**EXERCISE**
The result should be an exact copy of the data, free of pictures.

Extracted data entries
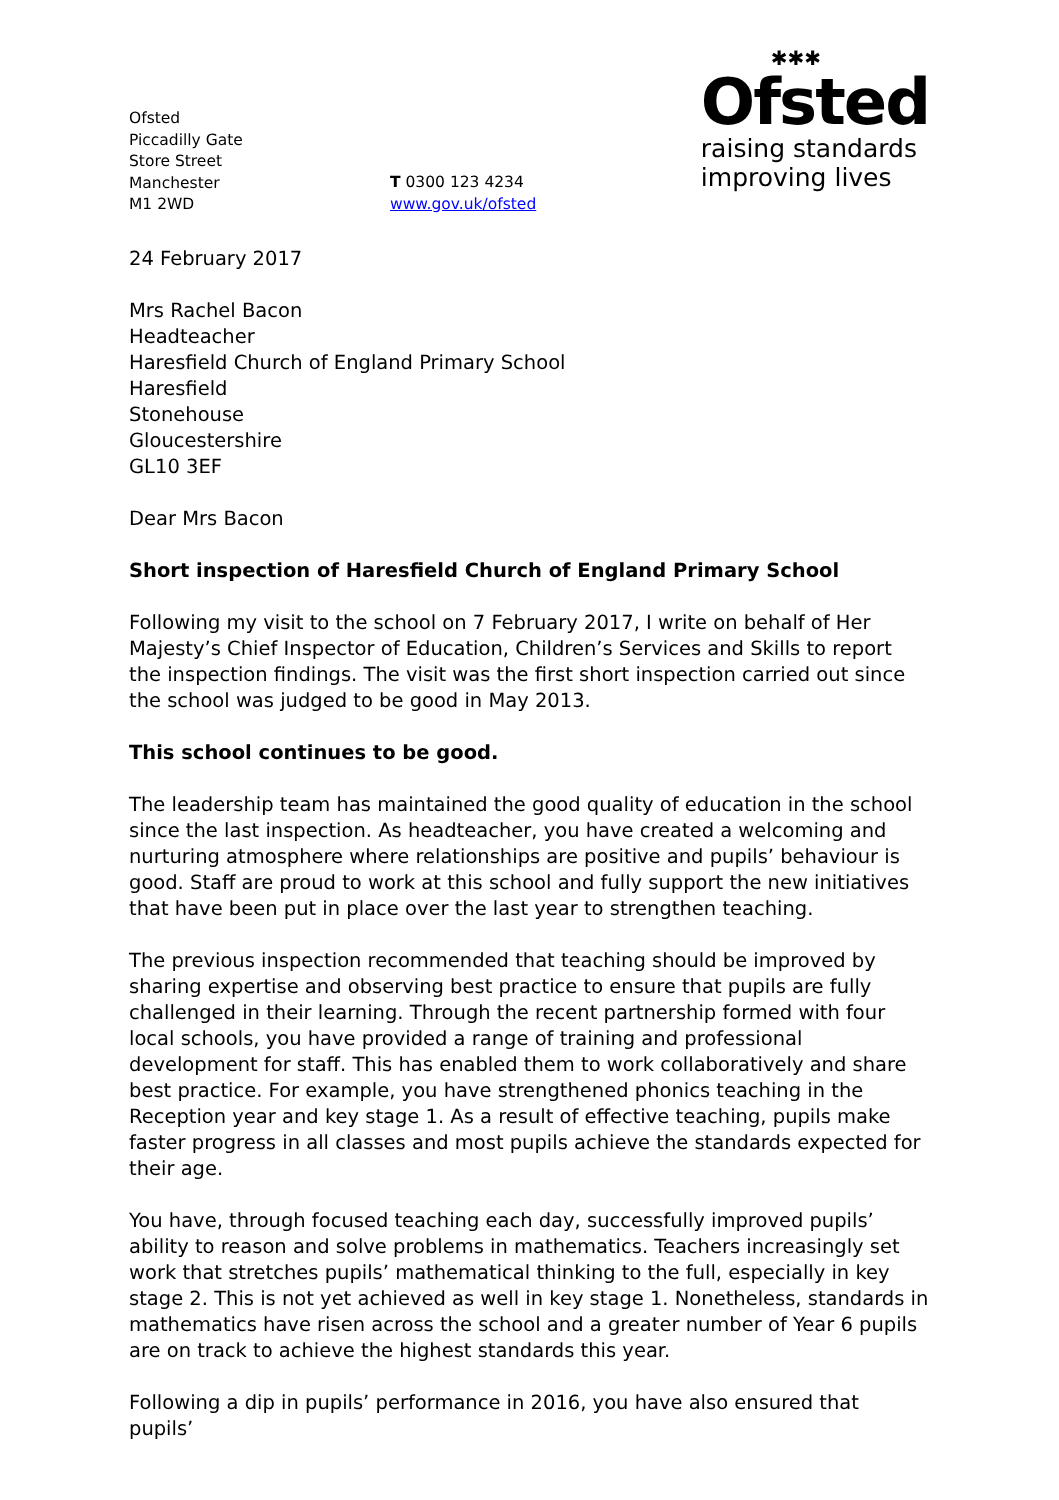Ofsted
Piccadilly Gate
Store Street
Manchester
M1 2WD
T 0300 123 4234
www.gov.uk/ofsted
✱✱✱
Ofsted
raising standards
improving lives
24 February 2017
Mrs Rachel Bacon
Headteacher
Haresfield Church of England Primary School
Haresfield
Stonehouse
Gloucestershire
GL10 3EF
Dear Mrs Bacon
Short inspection of Haresfield Church of England Primary School
Following my visit to the school on 7 February 2017, I write on behalf of Her Majesty’s Chief Inspector of Education, Children’s Services and Skills to report the inspection findings. The visit was the first short inspection carried out since the school was judged to be good in May 2013.
This school continues to be good.
The leadership team has maintained the good quality of education in the school since the last inspection. As headteacher, you have created a welcoming and nurturing atmosphere where relationships are positive and pupils’ behaviour is good. Staff are proud to work at this school and fully support the new initiatives that have been put in place over the last year to strengthen teaching.
The previous inspection recommended that teaching should be improved by sharing expertise and observing best practice to ensure that pupils are fully challenged in their learning. Through the recent partnership formed with four local schools, you have provided a range of training and professional development for staff. This has enabled them to work collaboratively and share best practice. For example, you have strengthened phonics teaching in the Reception year and key stage 1. As a result of effective teaching, pupils make faster progress in all classes and most pupils achieve the standards expected for their age.
You have, through focused teaching each day, successfully improved pupils’ ability to reason and solve problems in mathematics. Teachers increasingly set work that stretches pupils’ mathematical thinking to the full, especially in key stage 2. This is not yet achieved as well in key stage 1. Nonetheless, standards in mathematics have risen across the school and a greater number of Year 6 pupils are on track to achieve the highest standards this year.
Following a dip in pupils’ performance in 2016, you have also ensured that pupils’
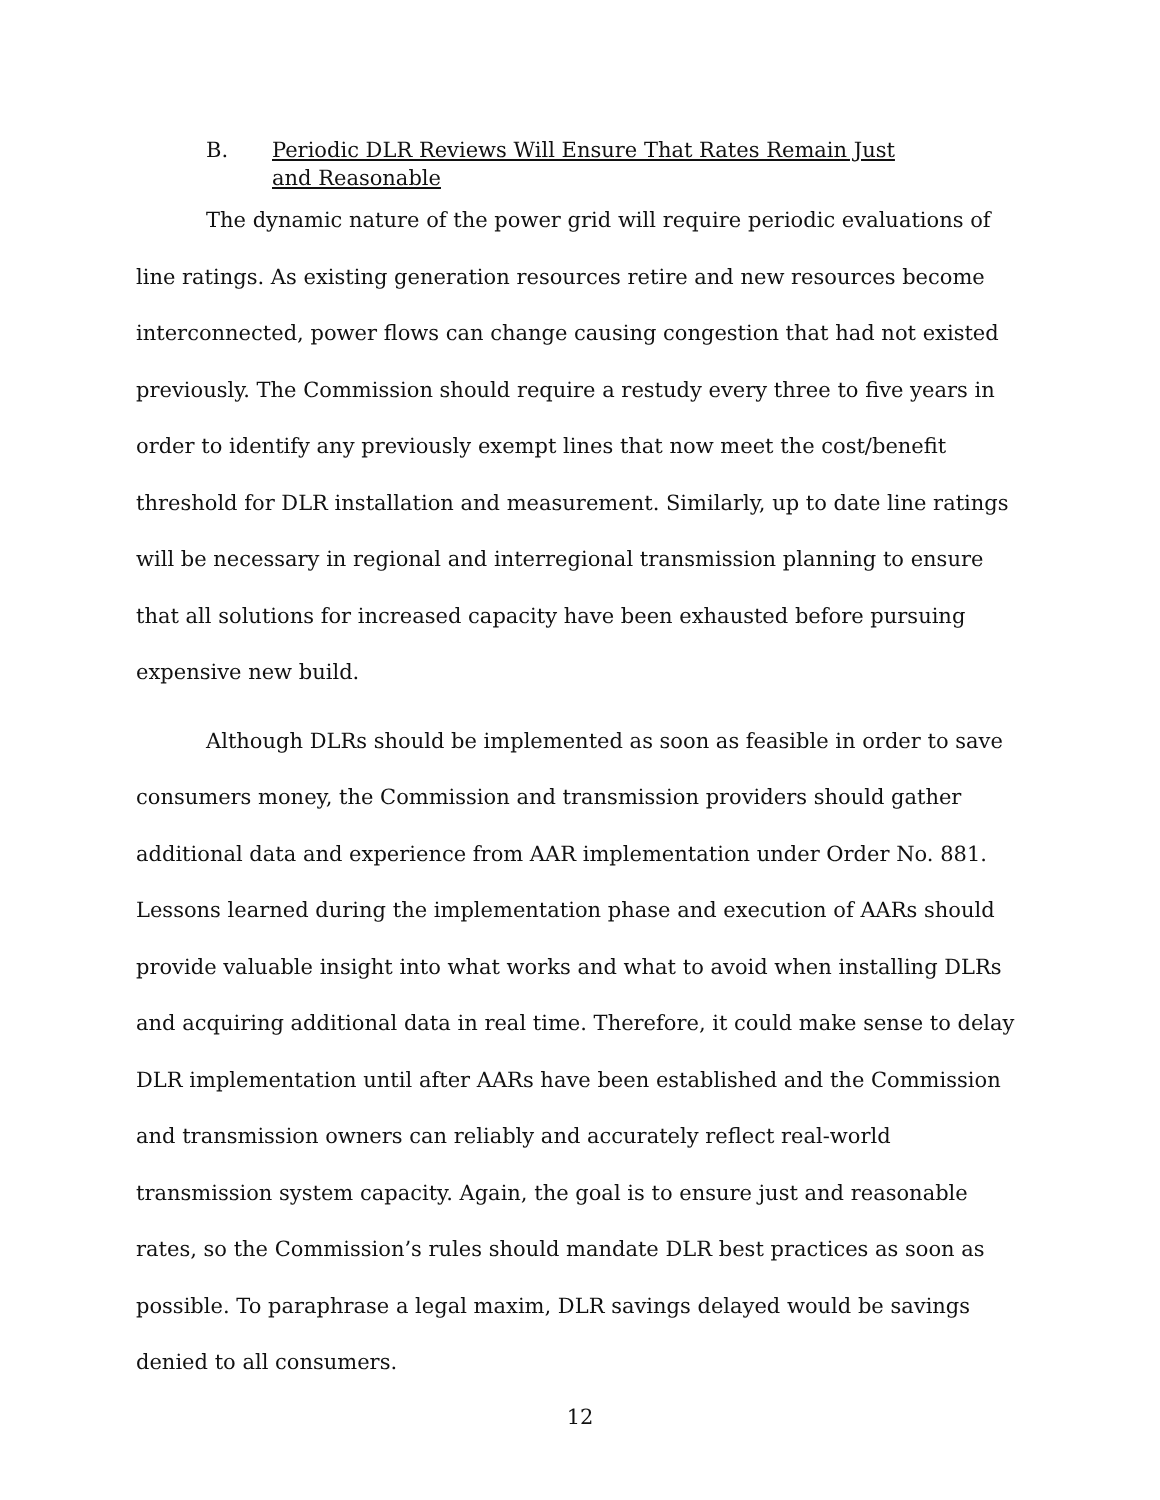B. Periodic DLR Reviews Will Ensure That Rates Remain Just and Reasonable
The dynamic nature of the power grid will require periodic evaluations of line ratings. As existing generation resources retire and new resources become interconnected, power flows can change causing congestion that had not existed previously. The Commission should require a restudy every three to five years in order to identify any previously exempt lines that now meet the cost/benefit threshold for DLR installation and measurement. Similarly, up to date line ratings will be necessary in regional and interregional transmission planning to ensure that all solutions for increased capacity have been exhausted before pursuing expensive new build.
Although DLRs should be implemented as soon as feasible in order to save consumers money, the Commission and transmission providers should gather additional data and experience from AAR implementation under Order No. 881. Lessons learned during the implementation phase and execution of AARs should provide valuable insight into what works and what to avoid when installing DLRs and acquiring additional data in real time. Therefore, it could make sense to delay DLR implementation until after AARs have been established and the Commission and transmission owners can reliably and accurately reflect real-world transmission system capacity. Again, the goal is to ensure just and reasonable rates, so the Commission’s rules should mandate DLR best practices as soon as possible. To paraphrase a legal maxim, DLR savings delayed would be savings denied to all consumers.
12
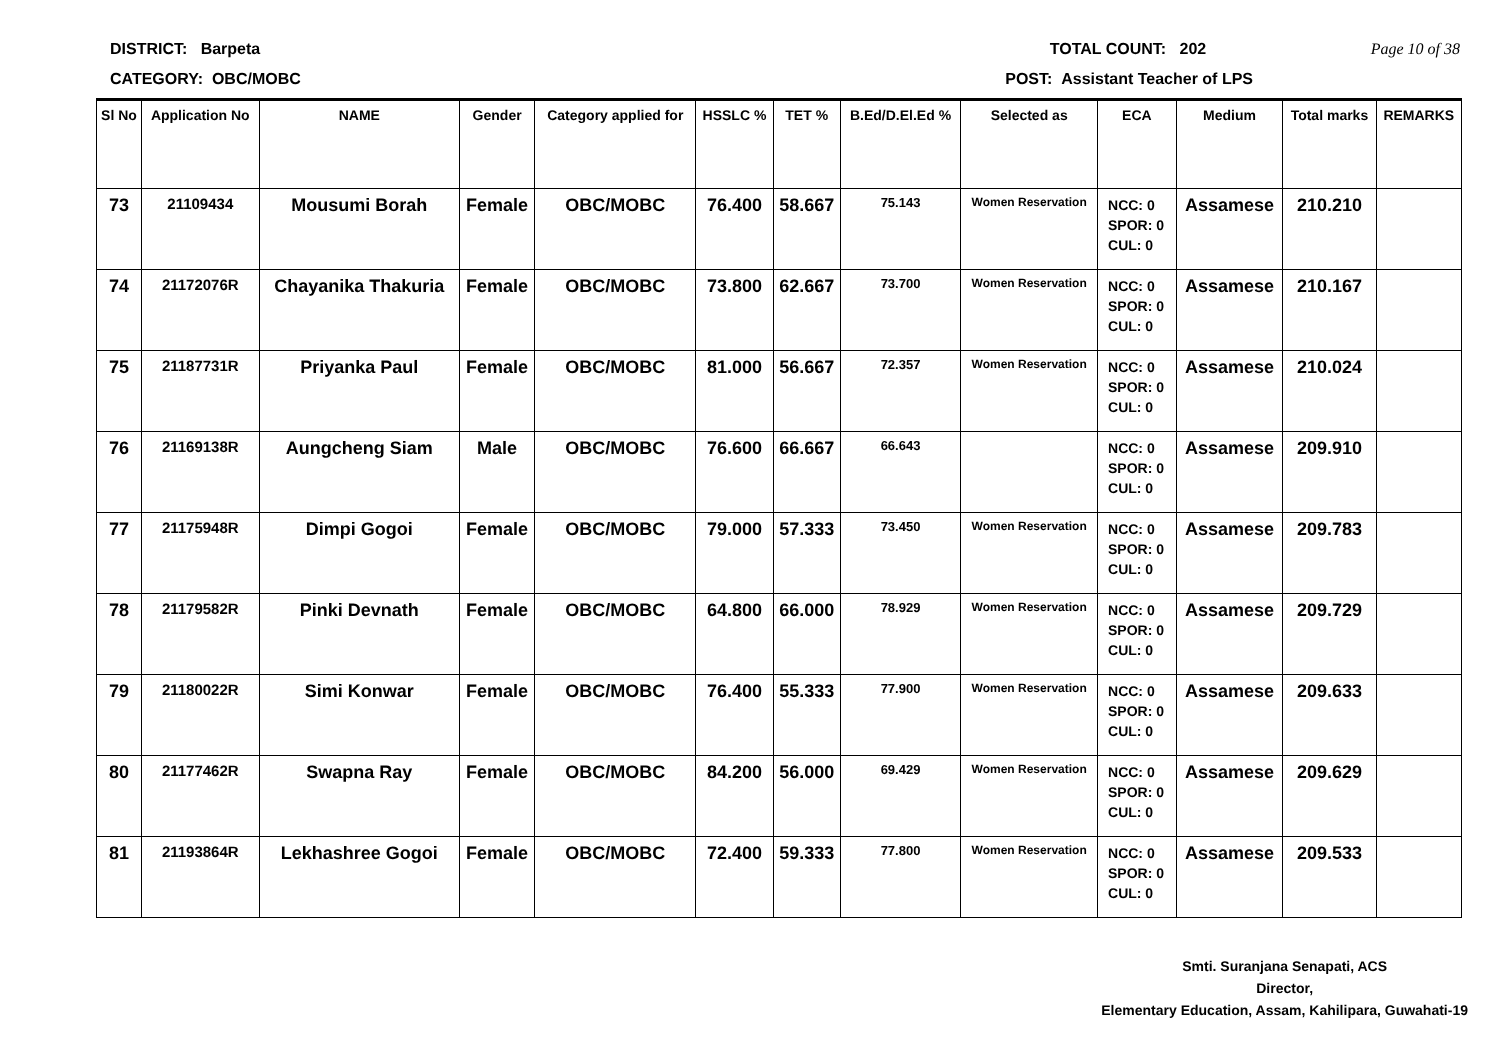DISTRICT: Barpeta TOTAL COUNT: 202 Page 10 of 38
CATEGORY: OBC/MOBC POST: Assistant Teacher of LPS
| Sl No | Application No | NAME | Gender | Category applied for | HSSLC % | TET % | B.Ed/D.El.Ed % | Selected as | ECA | Medium | Total marks | REMARKS |
| --- | --- | --- | --- | --- | --- | --- | --- | --- | --- | --- | --- | --- |
| 73 | 21109434 | Mousumi Borah | Female | OBC/MOBC | 76.400 | 58.667 | 75.143 | Women Reservation | NCC: 0 SPOR: 0 CUL: 0 | Assamese | 210.210 | |
| 74 | 21172076R | Chayanika Thakuria | Female | OBC/MOBC | 73.800 | 62.667 | 73.700 | Women Reservation | NCC: 0 SPOR: 0 CUL: 0 | Assamese | 210.167 | |
| 75 | 21187731R | Priyanka Paul | Female | OBC/MOBC | 81.000 | 56.667 | 72.357 | Women Reservation | NCC: 0 SPOR: 0 CUL: 0 | Assamese | 210.024 | |
| 76 | 21169138R | Aungcheng Siam | Male | OBC/MOBC | 76.600 | 66.667 | 66.643 | | NCC: 0 SPOR: 0 CUL: 0 | Assamese | 209.910 | |
| 77 | 21175948R | Dimpi Gogoi | Female | OBC/MOBC | 79.000 | 57.333 | 73.450 | Women Reservation | NCC: 0 SPOR: 0 CUL: 0 | Assamese | 209.783 | |
| 78 | 21179582R | Pinki Devnath | Female | OBC/MOBC | 64.800 | 66.000 | 78.929 | Women Reservation | NCC: 0 SPOR: 0 CUL: 0 | Assamese | 209.729 | |
| 79 | 21180022R | Simi Konwar | Female | OBC/MOBC | 76.400 | 55.333 | 77.900 | Women Reservation | NCC: 0 SPOR: 0 CUL: 0 | Assamese | 209.633 | |
| 80 | 21177462R | Swapna Ray | Female | OBC/MOBC | 84.200 | 56.000 | 69.429 | Women Reservation | NCC: 0 SPOR: 0 CUL: 0 | Assamese | 209.629 | |
| 81 | 21193864R | Lekhashree Gogoi | Female | OBC/MOBC | 72.400 | 59.333 | 77.800 | Women Reservation | NCC: 0 SPOR: 0 CUL: 0 | Assamese | 209.533 | |
Smti. Suranjana Senapati, ACS
Director,
Elementary Education, Assam, Kahilipara, Guwahati-19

**ANSWER SPACE**
Ofsted
Piccadilly Gate
Store Street
Manchester
M1 2WD
T 0300 123 4234
www.gov.uk/ofsted
✱✱✱
Ofsted
raising standards
improving lives
24 February 2017
Mrs Rachel Bacon
Headteacher
Haresfield Church of England Primary School
Haresfield
Stonehouse
Gloucestershire
GL10 3EF
Dear Mrs Bacon
Short inspection of Haresfield Church of England Primary School
Following my visit to the school on 7 February 2017, I write on behalf of Her Majesty’s Chief Inspector of Education, Children’s Services and Skills to report the inspection findings. The visit was the first short inspection carried out since the school was judged to be good in May 2013.
This school continues to be good.
The leadership team has maintained the good quality of education in the school since the last inspection. As headteacher, you have created a welcoming and nurturing atmosphere where relationships are positive and pupils’ behaviour is good. Staff are proud to work at this school and fully support the new initiatives that have been put in place over the last year to strengthen teaching.
The previous inspection recommended that teaching should be improved by sharing expertise and observing best practice to ensure that pupils are fully challenged in their learning. Through the recent partnership formed with four local schools, you have provided a range of training and professional development for staff. This has enabled them to work collaboratively and share best practice. For example, you have strengthened phonics teaching in the Reception year and key stage 1. As a result of effective teaching, pupils make faster progress in all classes and most pupils achieve the standards expected for their age.
You have, through focused teaching each day, successfully improved pupils’ ability to reason and solve problems in mathematics. Teachers increasingly set work that stretches pupils’ mathematical thinking to the full, especially in key stage 2. This is not yet achieved as well in key stage 1. Nonetheless, standards in mathematics have risen across the school and a greater number of Year 6 pupils are on track to achieve the highest standards this year.
Following a dip in pupils’ performance in 2016, you have also ensured that pupils’
B. Periodic DLR Reviews Will Ensure That Rates Remain Just and Reasonable
The dynamic nature of the power grid will require periodic evaluations of line ratings. As existing generation resources retire and new resources become interconnected, power flows can change causing congestion that had not existed previously. The Commission should require a restudy every three to five years in order to identify any previously exempt lines that now meet the cost/benefit threshold for DLR installation and measurement. Similarly, up to date line ratings will be necessary in regional and interregional transmission planning to ensure that all solutions for increased capacity have been exhausted before pursuing expensive new build.
Although DLRs should be implemented as soon as feasible in order to save consumers money, the Commission and transmission providers should gather additional data and experience from AAR implementation under Order No. 881. Lessons learned during the implementation phase and execution of AARs should provide valuable insight into what works and what to avoid when installing DLRs and acquiring additional data in real time. Therefore, it could make sense to delay DLR implementation until after AARs have been established and the Commission and transmission owners can reliably and accurately reflect real-world transmission system capacity. Again, the goal is to ensure just and reasonable rates, so the Commission’s rules should mandate DLR best practices as soon as possible. To paraphrase a legal maxim, DLR savings delayed would be savings denied to all consumers.
12
DISTRICT: Barpeta TOTAL COUNT: 202 Page 10 of 38
CATEGORY: OBC/MOBC POST: Assistant Teacher of LPS
| Sl No | Application No | NAME | Gender | Category applied for | HSSLC % | TET % | B.Ed/D.El.Ed % | Selected as | ECA | Medium | Total marks | REMARKS |
| --- | --- | --- | --- | --- | --- | --- | --- | --- | --- | --- | --- | --- |
| 73 | 21109434 | Mousumi Borah | Female | OBC/MOBC | 76.400 | 58.667 | 75.143 | Women Reservation | NCC: 0 SPOR: 0 CUL: 0 | Assamese | 210.210 | |
| 74 | 21172076R | Chayanika Thakuria | Female | OBC/MOBC | 73.800 | 62.667 | 73.700 | Women Reservation | NCC: 0 SPOR: 0 CUL: 0 | Assamese | 210.167 | |
| 75 | 21187731R | Priyanka Paul | Female | OBC/MOBC | 81.000 | 56.667 | 72.357 | Women Reservation | NCC: 0 SPOR: 0 CUL: 0 | Assamese | 210.024 | |
| 76 | 21169138R | Aungcheng Siam | Male | OBC/MOBC | 76.600 | 66.667 | 66.643 | | NCC: 0 SPOR: 0 CUL: 0 | Assamese | 209.910 | |
| 77 | 21175948R | Dimpi Gogoi | Female | OBC/MOBC | 79.000 | 57.333 | 73.450 | Women Reservation | NCC: 0 SPOR: 0 CUL: 0 | Assamese | 209.783 | |
| 78 | 21179582R | Pinki Devnath | Female | OBC/MOBC | 64.800 | 66.000 | 78.929 | Women Reservation | NCC: 0 SPOR: 0 CUL: 0 | Assamese | 209.729 | |
| 79 | 21180022R | Simi Konwar | Female | OBC/MOBC | 76.400 | 55.333 | 77.900 | Women Reservation | NCC: 0 SPOR: 0 CUL: 0 | Assamese | 209.633 | |
| 80 | 21177462R | Swapna Ray | Female | OBC/MOBC | 84.200 | 56.000 | 69.429 | Women Reservation | NCC: 0 SPOR: 0 CUL: 0 | Assamese | 209.629 | |
| 81 | 21193864R | Lekhashree Gogoi | Female | OBC/MOBC | 72.400 | 59.333 | 77.800 | Women Reservation | NCC: 0 SPOR: 0 CUL: 0 | Assamese | 209.533 | |
Smti. Suranjana Senapati, ACS
Director,
Elementary Education, Assam, Kahilipara, Guwahati-19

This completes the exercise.